Он аналитикой гармонию поверил
24.12.2017
Павел Филонов считается одним из самых загадочных художников XX века. Мистик, изобретатель, теоретик «аналитического искусства», авангардист, он, несмотря на устремленность в будущее, был кровно связан с классической традицией. Считал, что любого человека можно обучить живописи, однако сам, будучи гением, современниками остался не понят и не принят. В январе исполняется 135 лет со дня рождения мастера.
Проклятые художники
Его жизнь напоминает судьбы «проклятых» художников и поэтов. Самое большое сходство обнаруживается, пожалуй, с Ван Гогом, пусть и с поправкой на разность стран и эпох: рыжебородый голландец был так же беден, бескорыстен и честен, как и его российский коллега. Оба с детства отличались своенравным характером, хотя поначалу и не испытывали проблем с социализацией. Молодой Винсент успешно работал арт-дилером в фирме, принадлежавшей его дяде. Филонов набирался знаний в Высшем художественном училище при Академии художеств. График Петр Бучкин вспоминал: «Высокого роста, здоровый, жизнерадостный, румяный, очень общительный. Его все полюбили. Занимался он усердно, не пропускал занятий и делал большие успехи. На лекциях всегда внимательно вел записи, всюду поспевал, ко всему был внимателен и аккуратен». Странности в поведении будущих классиков обнаруживались постепенно. Ван Гога уволили — не помогли даже родственные связи. Филонов ушел сам. Бучкин описывает скандальный случай: Павел Николаевич написал портрет зеленой краской, детально изобразив вены натурщика. А на упреки наставника ответил: «Ду-ррак!» — забрал холст и больше не вернулся в класс.

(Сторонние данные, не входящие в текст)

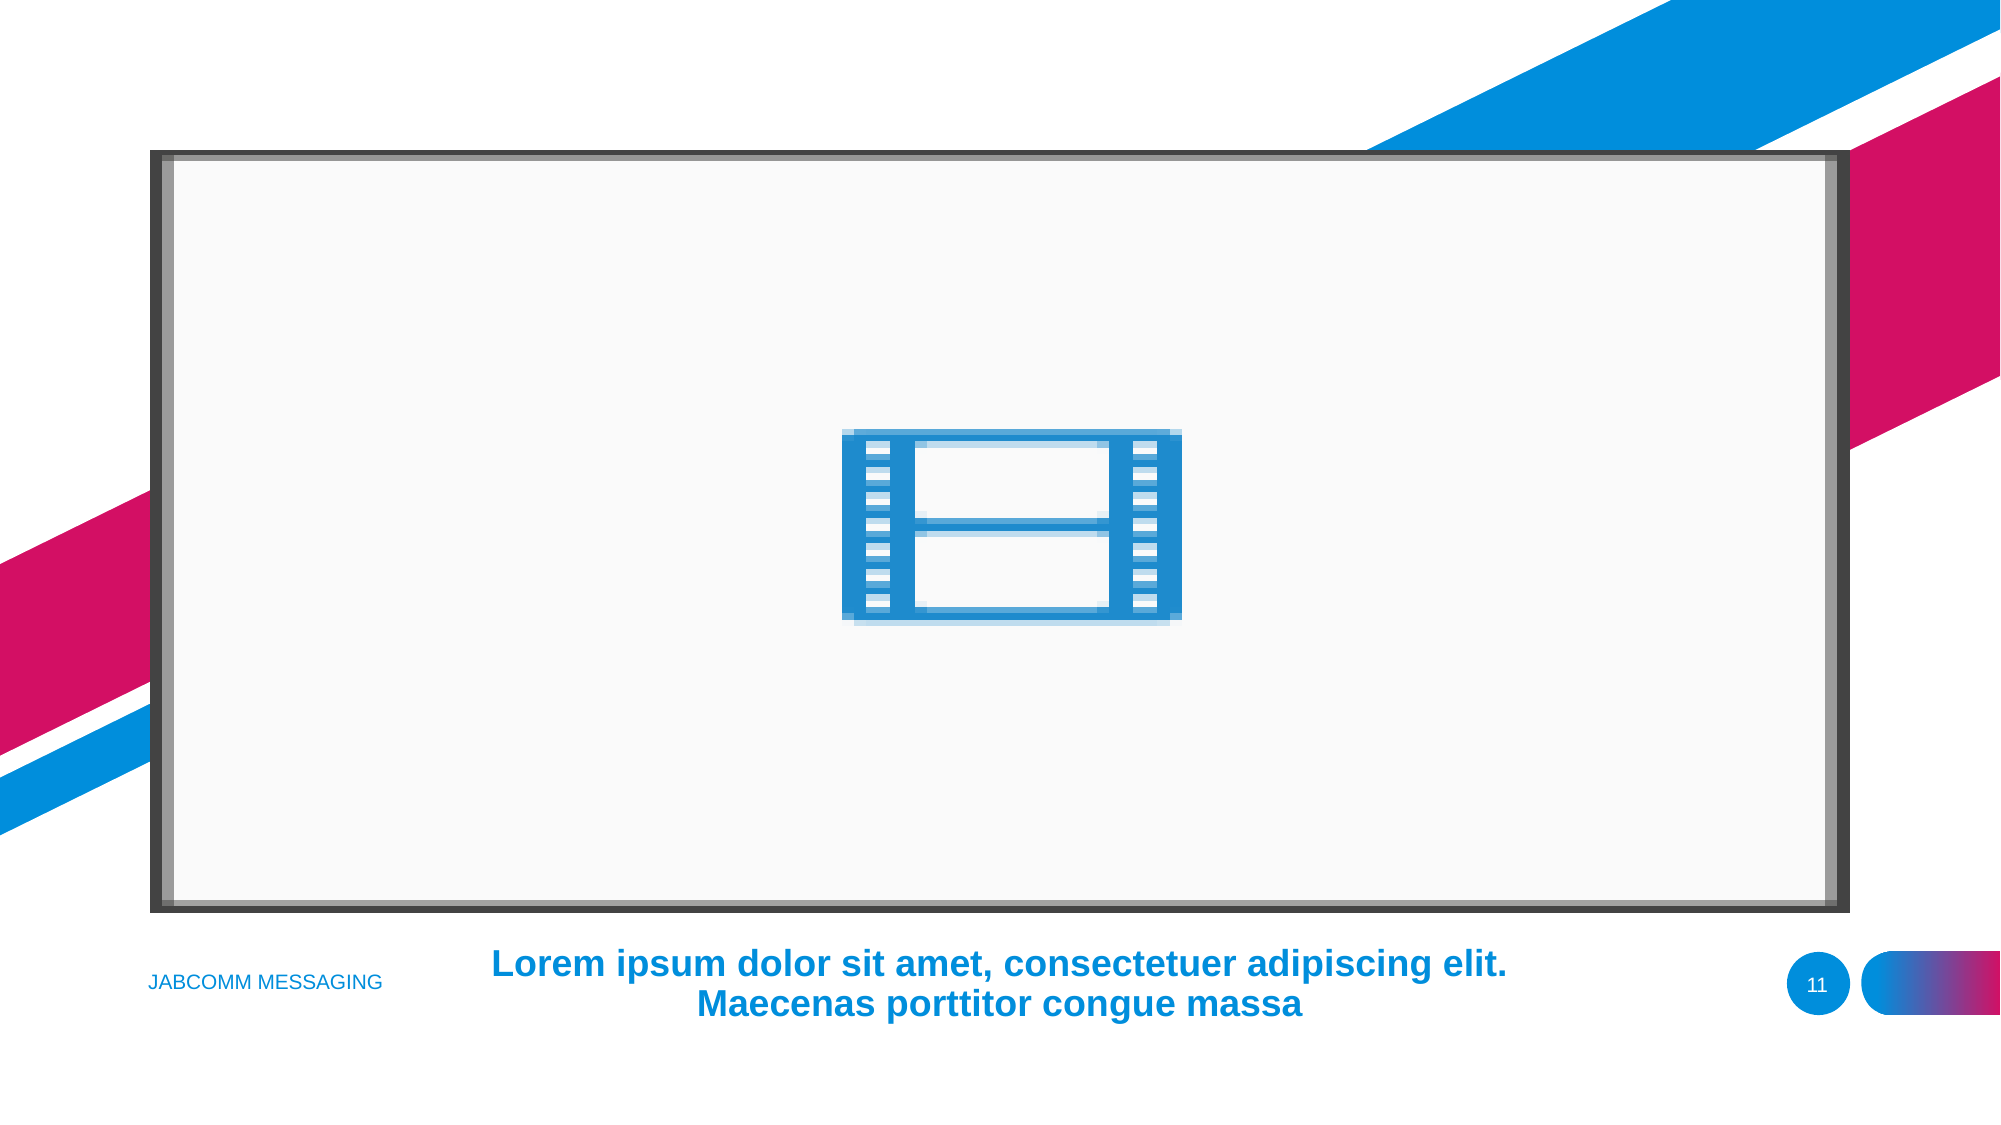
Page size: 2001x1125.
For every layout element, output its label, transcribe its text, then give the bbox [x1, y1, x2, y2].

title Lorem ipsum dolor sit amet, consectetuer adipiscing elit. Maecenas porttitor congue massa [395, 936, 1605, 1077]
slide_number 11 [1772, 954, 1863, 1015]
footer JABCOMM MESSAGING [133, 951, 525, 1011]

Оба после жизненных кризисов избрали путь отшельничества. Винсент уехал в шахтерский поселок Патюраж, на юг Бельгии, где вел миссионерскую деятельность. Хлопотал об улучшении условий труда простых людей, а сам почти нищенствовал. Филонов по неизвестной причине отправился в деревню Вохоново Санкт-Петербургской губернии. Его сестра Евдокия Глебова писала: «Жил он в небольшой темной избе, с маленьким окошком, с соответствующей обстановкой. Была осень — сыро, холодно... Как он мог там работать? В темноте, с керосиновой лампой? Только две работы, сделанные им в этой деревне, я знаю. Одна из них приобретена Русским музеем. Это масло на холсте, картина небольшая. На ней рыжебородый король, сидящий на изумительно написанном белом коне. Это правая сторона, а слева, внизу, он написал себя. Он очень похож, но такого измученного, скорбного лица я никогда у него не видела».

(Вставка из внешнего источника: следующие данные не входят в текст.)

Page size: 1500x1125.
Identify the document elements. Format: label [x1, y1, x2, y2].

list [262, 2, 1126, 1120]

Оба художника умели разглядеть в человеке лучшие качества и нередко ставили чужие интересы выше собственных. Ван Гог сожительствовал с падшей женщиной, с которой расстался лишь под давлением семьи. Над ним смеялись обыватели; по некоторым предположениям (официально не подтвержденным), живописец мог стать жертвой Гогена, умелого фехтовальщика, который во время конфликта якобы отсек Винсенту ухо. Подобная версия кажется надуманной, и тем не менее готовность арльского безумца к самопожертвованию сомнению не подвергается. Что же касается Филонова, то его сестра вспоминала: «Брат любил людей, особенно любил людей чем-то ущемленных. Мне кажется, он переоценивал их». Однажды Евдокия попросила найти помощницу по хозяйству. Павел Николаевич сказал, что может рекомендовать одну женщину — «нищенку с хорошим, честным лицом». И был крайне огорчен отказом.
Искусство — народу
Пренебрежение материальными благами было общим для художников. Ученик Филонова Евгений Кибрик свидетельствовал: «Он свел до полного минимума расходы на жизнь. Одежду — свою неизменную куртку из выкрашенной в синий цвет солдатской шинели, серую кепку, солдатские башмаки и старые черные брюки — он носил по выработанной им системе абсолютно бережно. Питался черным хлебом, картошкой, курил махорку. Он решил тратить не больше 20 рублей в месяц. Зарабатывал их техническими переводами (он по самоучителю изучил иностранные языки)». Кибрик, вступивший в конфликт с наставником и критиковавший его метод, все же признавал: «У меня навсегда осталось чувство встречи с человеком необыкновенной цельности, чистоты, честности и совершенной оригинальности и искренности. Нравственно он был безупречен».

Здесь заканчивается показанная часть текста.